What really stands out from the conversation in the GitHub thread is that developers are really upset that Google did not open the upcoming change to public debate. Plus, many of the commenters felt that there hasn’t been enough clarity around how things will work with the new the replacement API, known as ‘User-Agent Client Hints,’ or how it will interplay with the ‘Privacy Sandbox.’

The Client Hints proposal outlines a standard for how servers send a request for information about a browser and how the browser will respond. The proposal is an Internet-Draft that is a working document of the Internet Engineering Task Force, with a discussion of the draft archived on the W3C mailing list, with working group information and issues list on GitHub.

For Google, the crackdown on the UA string is intended as a privacy-first initiative aimed at reducing fingerprinting. But some argue that the switch to Client Hints could expose an additional tracking method that could potentially be used maliciously.

As far as the advertising ecosystem is concerned, Rosewell notes that both the OpenRTB and AdCom specifications will have to be updated to add at least five new fields and the logic will also need to change.

“Then all the players in the ecosystem will need to adopt the new standard. If only one publisher, ad server exchange or SSP doesn’t then any party downstream of them will not receive accurate or complete data about the device, operating system, crawlers or browser. This will impact fraud, ad targeting, ad monitoring and the serving of creative,” says Rosewell.

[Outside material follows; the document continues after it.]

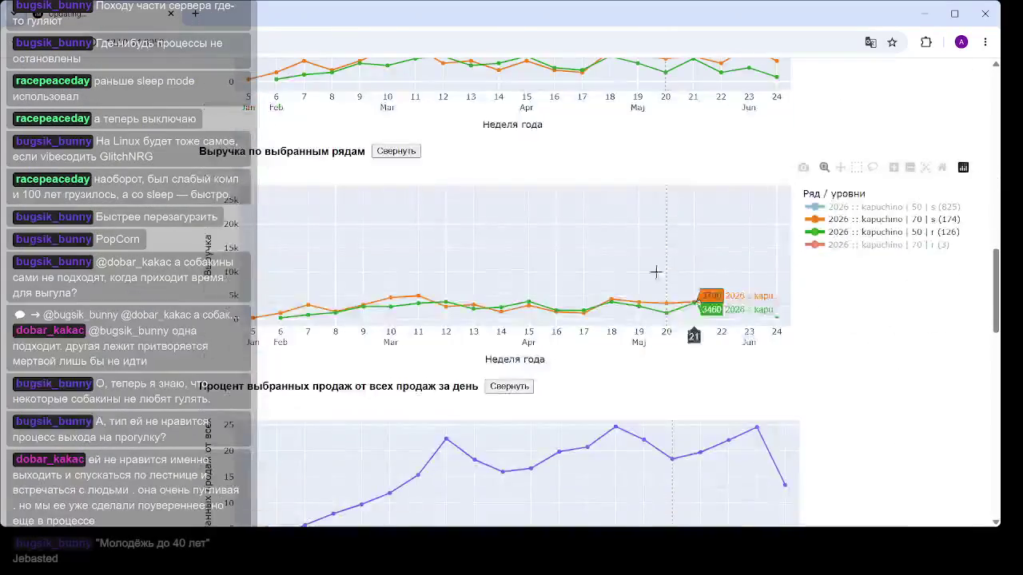
scroll(611, 252, "up", 2)
mouse_move(429, 193)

There will be a major opportunity cost for publishers and ad tech vendors, given the amount of work and effort it will take to get up to speed on the changes and make certain that everything works as expected.

Rosewell wonders whether the IAB and AOP, among other similar organizations, are raising the issues presented in the GitHub thread on behalf of their memberships.

If all of the concerns raised in the GitHub thread have any real value to them, his question sounds like a really good one.